Fifth Third Bank Unveils New Warehouse Lending Business

Based in Cincinnati Fifth Third NA Bank, part of Fifth Third Bancorp, a regional lender with some $207 billion in assets, has launched a new arm of warehouse finance that will serve independent mortgage bankers.

The lender’s new warehouse finance arm will be led by Donnie Martin, who has over 25 years of experience in the mortgage industry. Martin, head of the warehouse mortgage finance group at Firth Third, and a team of warehouse lending professionals will be based in Dallas.

“We bring Fifth Third’s commercial banking resources to the mortgage industry to help our clients achieve their long-term strategic goals,” Martin said.

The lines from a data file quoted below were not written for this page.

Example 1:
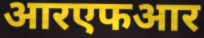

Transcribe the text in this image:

आरएफआर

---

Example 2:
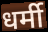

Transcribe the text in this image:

धर्मी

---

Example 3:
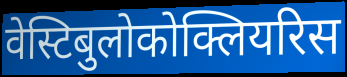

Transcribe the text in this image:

वेस्टिबुलोकोक्लियरिस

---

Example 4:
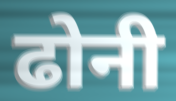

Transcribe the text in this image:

ढोनी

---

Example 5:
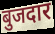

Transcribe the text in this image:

बुजदार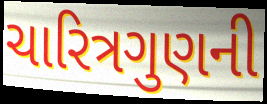
ચારિત્રગુણની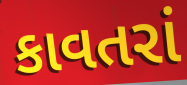
કાવતરાં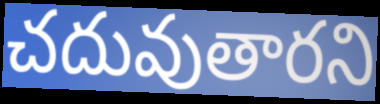
చదువుతారని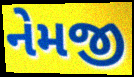
નેમજી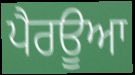
ਪੈਰਊਆ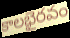
కాలభైరవం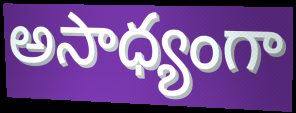
అసాధ్యంగా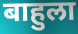
बाहुला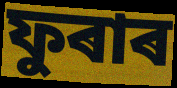
ফুৰাৰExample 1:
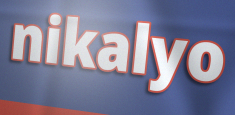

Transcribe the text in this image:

nikalyo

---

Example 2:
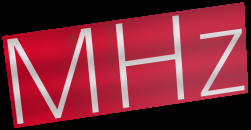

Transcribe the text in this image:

MHz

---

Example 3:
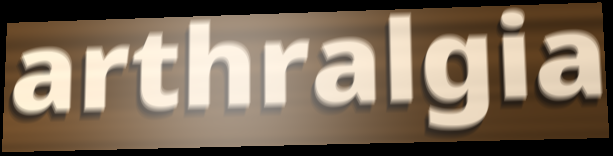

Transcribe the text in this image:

arthralgia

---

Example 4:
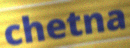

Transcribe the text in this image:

chetna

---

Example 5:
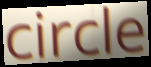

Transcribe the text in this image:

circleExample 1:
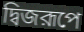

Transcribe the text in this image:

দ্বিজরূপে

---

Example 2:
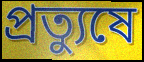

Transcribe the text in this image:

প্রত্যুষে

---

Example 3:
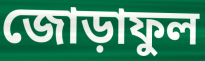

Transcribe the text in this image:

জোড়াফুল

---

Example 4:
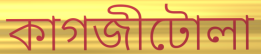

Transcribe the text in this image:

কাগজীটোলা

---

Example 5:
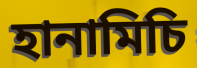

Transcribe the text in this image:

হানামিচি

Fifth Third (NASDAQ: FITB), one of the nation’s largest regional banks, emphasized when announcing the new warehouse finance unit that it can offer the liquidity, credit and banking solutions demanded by independent mortgage bankers. Warehouse loans provide short-term financing to mortgage bankers that provides interim liquidity until the loans are sold or securitized in the secondary market.

“Fifth Third’s Connect mortgage financing technology platform will provide customers with efficient same-day financing that integrates with existing processes,” reads the bank’s announcement of the new warehouse lending arm. “Speed ​​of execution, coupled with a broad product range, provides the tools mortgage bankers need to succeed in a fast-paced and ever-changing industry.”

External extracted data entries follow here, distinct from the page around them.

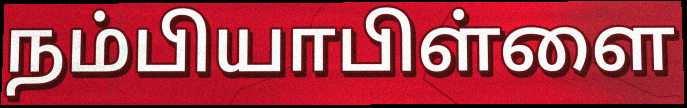
நம்பியாபிள்ளை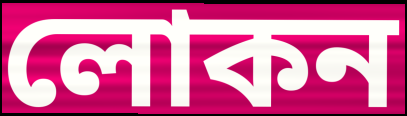
লোকন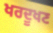
ਖਰਦੂਖਣ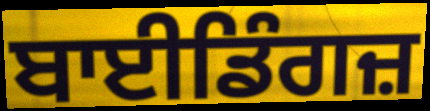
ਬਾਈਡਿੰਗਜ਼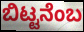
ಬಿಟ್ಟನೆಂಬ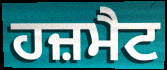
ਹਜ਼ਮੈਟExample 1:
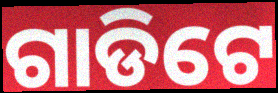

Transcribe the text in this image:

ଗାଡିଟେ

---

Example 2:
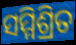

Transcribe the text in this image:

ସମ୍ମିଶ୍ରିତ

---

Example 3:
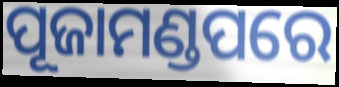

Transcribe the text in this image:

ପୂଜାମଣ୍ଡପରେ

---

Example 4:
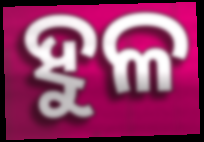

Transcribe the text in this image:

ହୁଳ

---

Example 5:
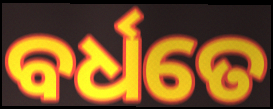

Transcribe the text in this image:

ବର୍ଧତେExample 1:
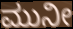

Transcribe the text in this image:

ಮುನೀ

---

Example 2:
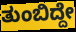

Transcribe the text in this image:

ತುಂಬಿದ್ದೇ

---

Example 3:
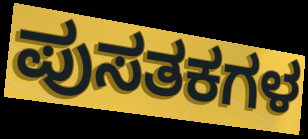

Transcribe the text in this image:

ಪುಸತಕಗಳ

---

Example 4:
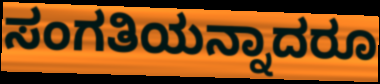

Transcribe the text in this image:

ಸಂಗತಿಯನ್ನಾದರೂ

New Mortgage Warehouse Business Joins Fifth Third’s Correspondent Lending Group, Capital Markets Comprehensive Loan Trading Desk and Cash Management Solutions Team Serving Mortgage Bankers Across the country.

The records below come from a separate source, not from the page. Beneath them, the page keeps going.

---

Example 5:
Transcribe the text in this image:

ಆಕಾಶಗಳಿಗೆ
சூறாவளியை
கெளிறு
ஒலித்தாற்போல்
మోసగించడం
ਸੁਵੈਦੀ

“At Fifth Third, we seek to be the banking partner of choice for independent mortgage bankers,” said Kevin Lavender, Head of Commercial Banking at Fifth Third Bank. “Our resources and focus on relationships positions us to provide solutions to our clients’ most pressing business issues.”

Warehouse lenders ended the second quarter with $132 billion in commitments on their books, down 3.6% from the first quarter and down 9% from a year ago, according to Inside MortgageFinance.